§ **Extrait**
Ensuite, la présence de ces sièges sociaux est essentielle à la place financière montréalaise, dont l’écosystème est à son tour indispensable à l’accès des PME de tout le Québec aux leviers financiers dont elles ont besoin pour se développer. Le secteur financier, c’est 150 000 emplois au Québec et une contribution de 20 milliards au PIB (6,3%). N’oublions pas que la place financière montréalaise, c’est la 13e place financière sur la planète (classement du Global Financial Centres Index), avec presque 100 000 emplois.

Et finalement, les entreprises tendent à concentrer leurs activités stratégiques, en particulier leurs activités de recherche scientifique et de développement technologique, là où se trouve le siège social. Dit autrement, une économie de filiales, c’est une économie moins innovante.

§ **Entrées extraites**
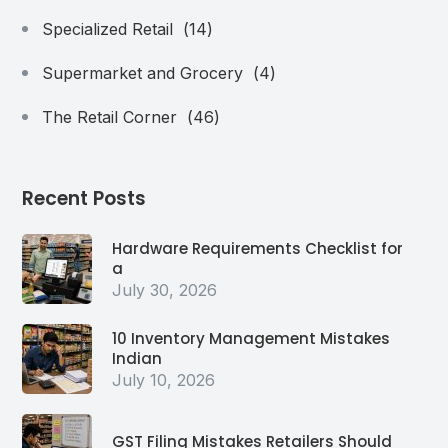
Specialized Retail
(14)
Supermarket and Grocery
(4)
The Retail Corner
(46)
Recent Posts
Hardware Requirements Checklist for
a
July 30, 2026
10 Inventory Management Mistakes
Indian
July 10, 2026
GST Filing Mistakes Retailers Should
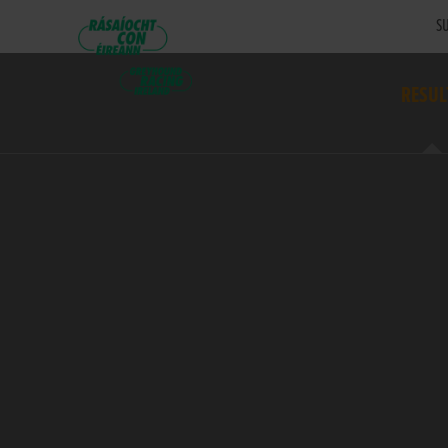
SU
RESUL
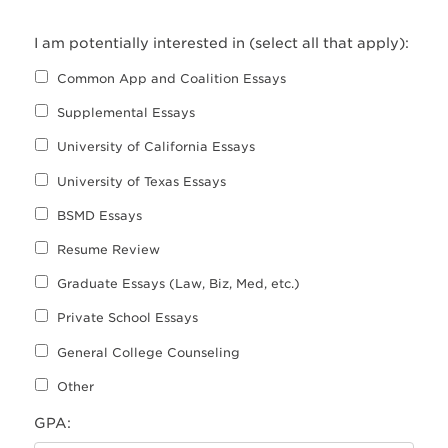
I am potentially interested in (select all that apply):
Common App and Coalition Essays
Supplemental Essays
University of California Essays
University of Texas Essays
BSMD Essays
Resume Review
Graduate Essays (Law, Biz, Med, etc.)
Private School Essays
General College Counseling
Other
GPA:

§ **À faire**
[a] Relevez toutes les données chiffrées que l'extrait sur les sièges sociaux donne sur le secteur financier et la place financière montréalaise.
[b] Répondez à ces questions d'après l'extrait sur les sièges sociaux :
(i) Selon quel classement la place financière montréalaise est-elle la 13e sur la planète ?
(ii) De quoi l'accès des PME de tout le Québec aux leviers financiers dépend-il ?
(iii) Où les entreprises tendent-elles à concentrer leurs activités de recherche scientifique et de développement technologique ?
[c] Rédigez la suite de l'extrait sur les sièges sociaux, à partir de sa dernière phrase.

§ **Vos réponses**
[a]
- 150 000 emplois au Québec
- une contribution de 20 milliards au PIB
- 6,3 % du PIB
- la 13e place financière sur la planète
- presque 100 000 emplois

[b]
(i) Le Global Financial Centres Index.
(ii) De l'écosystème de la place financière montréalaise.
(iii) Là où se trouve le siège social.

[c]
Les recommandations du groupe de travail s’adressaient principalement au gouvernement du Québec : multiplier les prises de participation au capital des entreprises, faciliter la distribution d’actions employés, mieux outiller les conseils d’administration contre les prises de contrôle hostiles.

Mais le pouvoir d’encadrer légalement les prises de contrôles étrangères pour s’assurer qu’elles soient avantageuses pour l’économie et la société se trouvait à Ottawa. Et au moment où le Québec s’inquiétait des prises de contrôle étrangères des fleurons de son économie, le gouvernement fédéral choisissait d’abdiquer son pouvoir de contrôle.

Québec – Canada : deux économies différentes

Pendant que le Québec mène une politique de nationalisme économique, le Canada misait sur la dérèglementation. Et pour cause : nos économies sont différentes.

Alors que nationalisme économique québécois vise le développement des entreprises québécoises, l’économie canadienne gravite déjà autour des filiales de grandes entreprises étrangères. Que ce soit dans l’automobile (Ford Canada, GM Canada, etc) ou du pétrole (Shell Canada, Imperial Oil), le Canada a depuis longtemps une économie de filiales.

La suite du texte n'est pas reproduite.